Loof de Heer, mijn ziel.
Heer, mijn God, U bent zeer groot,
U bent met majesteit en glorie bekleed.
Hij hult Zich in het licht als in een mantel,
Hij spant de hemel uit als een tentkleed.
Hij maakt de zoldering van Zijn hemelzalen op de wateren,
maakt van de wolken Zijn wagen,
wandelt op de vleugels van de wind.
Hij maakt Zijn engelen tot hulpvaardige geesten,
Zijn dienaren tot vlammend vuur.
Hij heeft de aarde gegrondvest op zijn fundamenten,
die zal voor eeuwig en altijd niet wankelen.

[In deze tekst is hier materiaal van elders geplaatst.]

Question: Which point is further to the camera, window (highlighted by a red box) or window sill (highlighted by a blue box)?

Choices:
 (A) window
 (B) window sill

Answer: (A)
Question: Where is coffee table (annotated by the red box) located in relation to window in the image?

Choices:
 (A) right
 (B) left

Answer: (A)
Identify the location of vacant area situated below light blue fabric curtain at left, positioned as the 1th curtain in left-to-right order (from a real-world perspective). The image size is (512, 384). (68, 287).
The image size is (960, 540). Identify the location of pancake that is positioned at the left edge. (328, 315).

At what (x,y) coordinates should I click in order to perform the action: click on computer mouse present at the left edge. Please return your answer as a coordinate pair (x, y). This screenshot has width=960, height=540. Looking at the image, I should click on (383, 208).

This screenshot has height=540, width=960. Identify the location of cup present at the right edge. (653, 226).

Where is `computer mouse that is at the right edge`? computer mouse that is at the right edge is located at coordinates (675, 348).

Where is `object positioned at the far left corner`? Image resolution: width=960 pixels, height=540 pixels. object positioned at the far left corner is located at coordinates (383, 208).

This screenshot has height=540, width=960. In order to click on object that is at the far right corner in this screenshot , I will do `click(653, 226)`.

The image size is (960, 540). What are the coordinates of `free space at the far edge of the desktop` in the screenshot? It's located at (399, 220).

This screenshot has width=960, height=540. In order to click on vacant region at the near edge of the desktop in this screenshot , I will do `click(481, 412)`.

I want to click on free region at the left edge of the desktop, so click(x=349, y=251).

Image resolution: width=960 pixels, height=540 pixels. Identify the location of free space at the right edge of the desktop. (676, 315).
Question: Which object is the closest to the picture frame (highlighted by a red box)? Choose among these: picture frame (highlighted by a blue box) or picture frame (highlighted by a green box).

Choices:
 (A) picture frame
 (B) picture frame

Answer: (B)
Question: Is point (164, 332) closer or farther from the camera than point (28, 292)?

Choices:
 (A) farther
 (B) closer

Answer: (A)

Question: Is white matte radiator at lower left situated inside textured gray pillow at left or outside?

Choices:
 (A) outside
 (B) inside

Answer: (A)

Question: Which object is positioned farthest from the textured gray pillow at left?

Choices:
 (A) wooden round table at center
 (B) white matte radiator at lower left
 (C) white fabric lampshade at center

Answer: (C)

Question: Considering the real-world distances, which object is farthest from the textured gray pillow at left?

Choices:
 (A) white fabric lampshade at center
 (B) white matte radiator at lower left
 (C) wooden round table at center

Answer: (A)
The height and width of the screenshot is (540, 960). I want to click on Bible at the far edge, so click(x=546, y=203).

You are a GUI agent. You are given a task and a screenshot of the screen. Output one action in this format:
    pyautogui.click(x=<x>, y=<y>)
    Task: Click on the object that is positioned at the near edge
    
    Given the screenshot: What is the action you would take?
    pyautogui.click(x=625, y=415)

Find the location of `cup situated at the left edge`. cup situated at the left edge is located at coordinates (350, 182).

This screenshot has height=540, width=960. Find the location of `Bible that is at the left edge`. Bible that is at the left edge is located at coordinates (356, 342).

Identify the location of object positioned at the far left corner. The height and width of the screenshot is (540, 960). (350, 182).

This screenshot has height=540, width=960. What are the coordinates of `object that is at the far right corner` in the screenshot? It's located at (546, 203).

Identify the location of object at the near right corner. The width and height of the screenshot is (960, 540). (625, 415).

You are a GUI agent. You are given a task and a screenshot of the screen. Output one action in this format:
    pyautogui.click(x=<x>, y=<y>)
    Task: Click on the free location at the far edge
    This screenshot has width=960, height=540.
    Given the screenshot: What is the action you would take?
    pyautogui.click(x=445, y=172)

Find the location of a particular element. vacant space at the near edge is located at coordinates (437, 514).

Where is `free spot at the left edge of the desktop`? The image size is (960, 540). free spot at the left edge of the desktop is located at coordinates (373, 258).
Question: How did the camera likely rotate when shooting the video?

U had hem met de watervloed als met een gewaad bedekt,
het water stond tot boven de bergen.
Door Uw bestraffing vluchtten ze,
ze haastten zich weg voor het geluid van Uw donder.
De bergen rezen op, de dalen daalden neer
op de plaats die U ervoor bestemd had.
U hebt een grens gesteld, die ze niet zullen overgaan,
ze zullen de aarde nooit meer bedekken.
Hij wijst de bronnen hun loop naar de dalen,
zodat ze tussen de bergen door stromen.
Ze geven alle dieren van het veld te drinken,
de wilde ezels lessen er hun dorst.
Daarbij wonen de vogels in de lucht,
hun stem klinkt tussen de takken.
Hij bevochtigt de bergen vanuit Zijn hemelzalen,
de aarde wordt verzadigd door de vrucht van Uw werken.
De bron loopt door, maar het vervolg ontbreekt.